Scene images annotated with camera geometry
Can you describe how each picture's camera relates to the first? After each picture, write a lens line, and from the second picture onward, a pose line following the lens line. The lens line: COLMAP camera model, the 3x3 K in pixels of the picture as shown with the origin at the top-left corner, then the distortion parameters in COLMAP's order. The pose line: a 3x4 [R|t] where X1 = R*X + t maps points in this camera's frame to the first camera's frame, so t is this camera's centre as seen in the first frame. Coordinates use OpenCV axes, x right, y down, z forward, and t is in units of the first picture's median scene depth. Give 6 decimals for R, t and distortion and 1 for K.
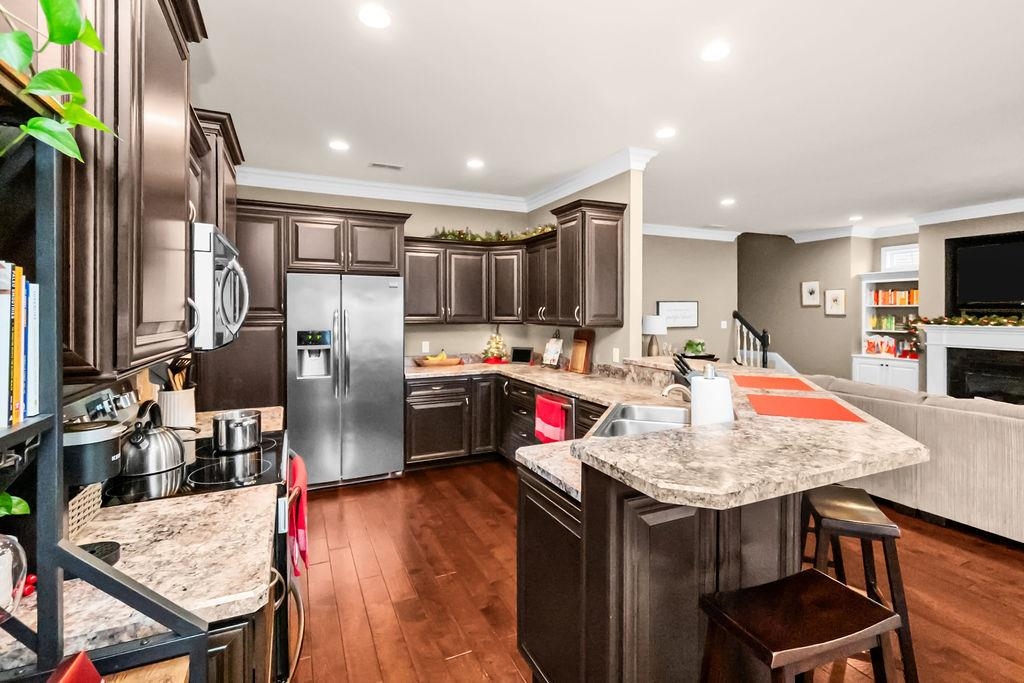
lens RADIAL K [[476.5, 0, 512.4], [0, 476.5, 310.3], [0, 0, 1]] dist [-0.001977, -0.000013]
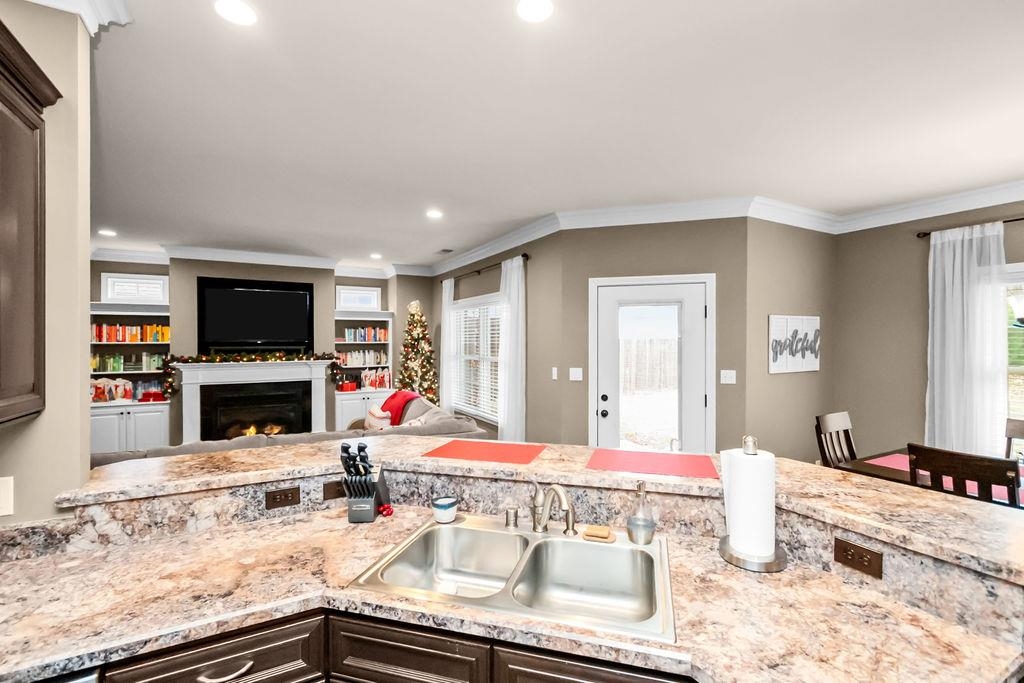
lens RADIAL K [[463.1, 0, 518.7], [0, 463.1, 339.6], [0, 0, 1]] dist [0.003211, -0.001899]
pose [[-0.072295, 0.001892, 0.997382, -0.097065], [0.000746, 0.999998, -0.001842, -0.014375], [-0.997383, 0.000611, -0.072296, 0.375737]]
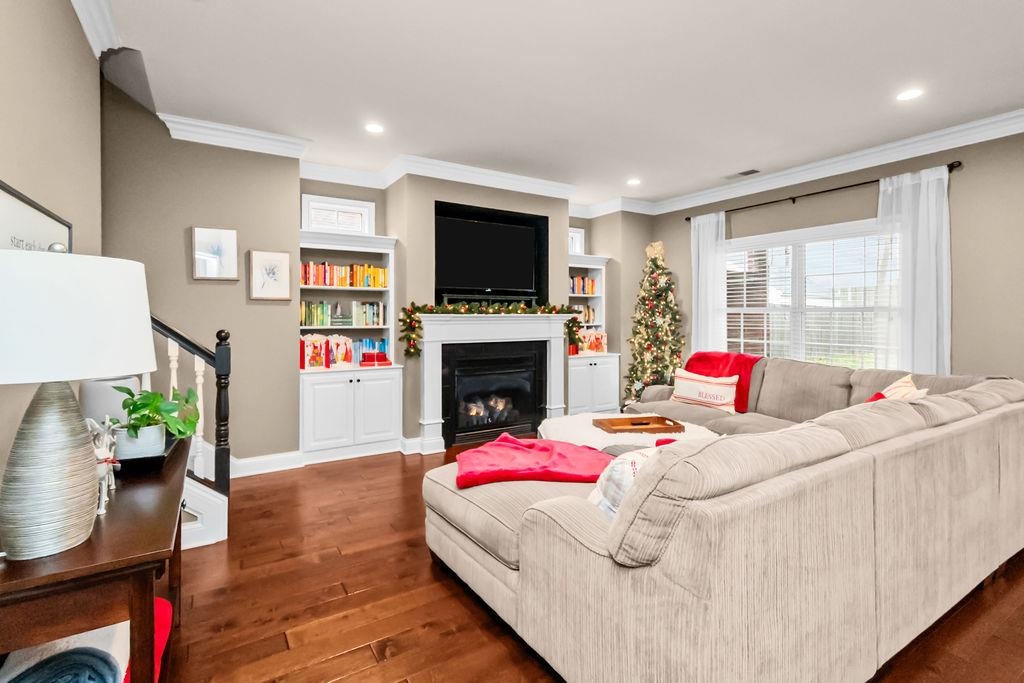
lens RADIAL K [[463.1, 0, 508.4], [0, 463.1, 311.5], [0, 0, 1]] dist [0.003211, -0.001899]
pose [[-0.115293, 0.010396, 0.993277, 0.164726], [-0.000853, 0.999944, -0.010565, 0.031858], [-0.993331, -0.002065, -0.115277, 0.908430]]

* [Description of the task] Retype every line of the material above verbatim, omitting the pictures.

* [Solution]
Can you describe how each picture's camera relates to the first? After each picture, write a lens line, and from the second picture onward, a pose line following the lens line. The lens line: COLMAP camera model, the 3x3 K in pixels of the picture as shown with the origin at the top-left corner, then the distortion parameters in COLMAP's order. The pose line: a 3x4 [R|t] where X1 = R*X + t maps points in this camera's frame to the first camera's frame, so t is this camera's centre as seen in the first frame. Coordinates use OpenCV axes, x right, y down, z forward, and t is in units of the first picture's median scene depth. Give 6 decimals for R, t and distortion and 1 for K.
lens RADIAL K [[476.5, 0, 512.4], [0, 476.5, 310.3], [0, 0, 1]] dist [-0.001977, -0.000013]
lens RADIAL K [[463.1, 0, 518.7], [0, 463.1, 339.6], [0, 0, 1]] dist [0.003211, -0.001899]
pose [[-0.072295, 0.001892, 0.997382, -0.097065], [0.000746, 0.999998, -0.001842, -0.014375], [-0.997383, 0.000611, -0.072296, 0.375737]]
lens RADIAL K [[463.1, 0, 508.4], [0, 463.1, 311.5], [0, 0, 1]] dist [0.003211, -0.001899]
pose [[-0.115293, 0.010396, 0.993277, 0.164726], [-0.000853, 0.999944, -0.010565, 0.031858], [-0.993331, -0.002065, -0.115277, 0.908430]]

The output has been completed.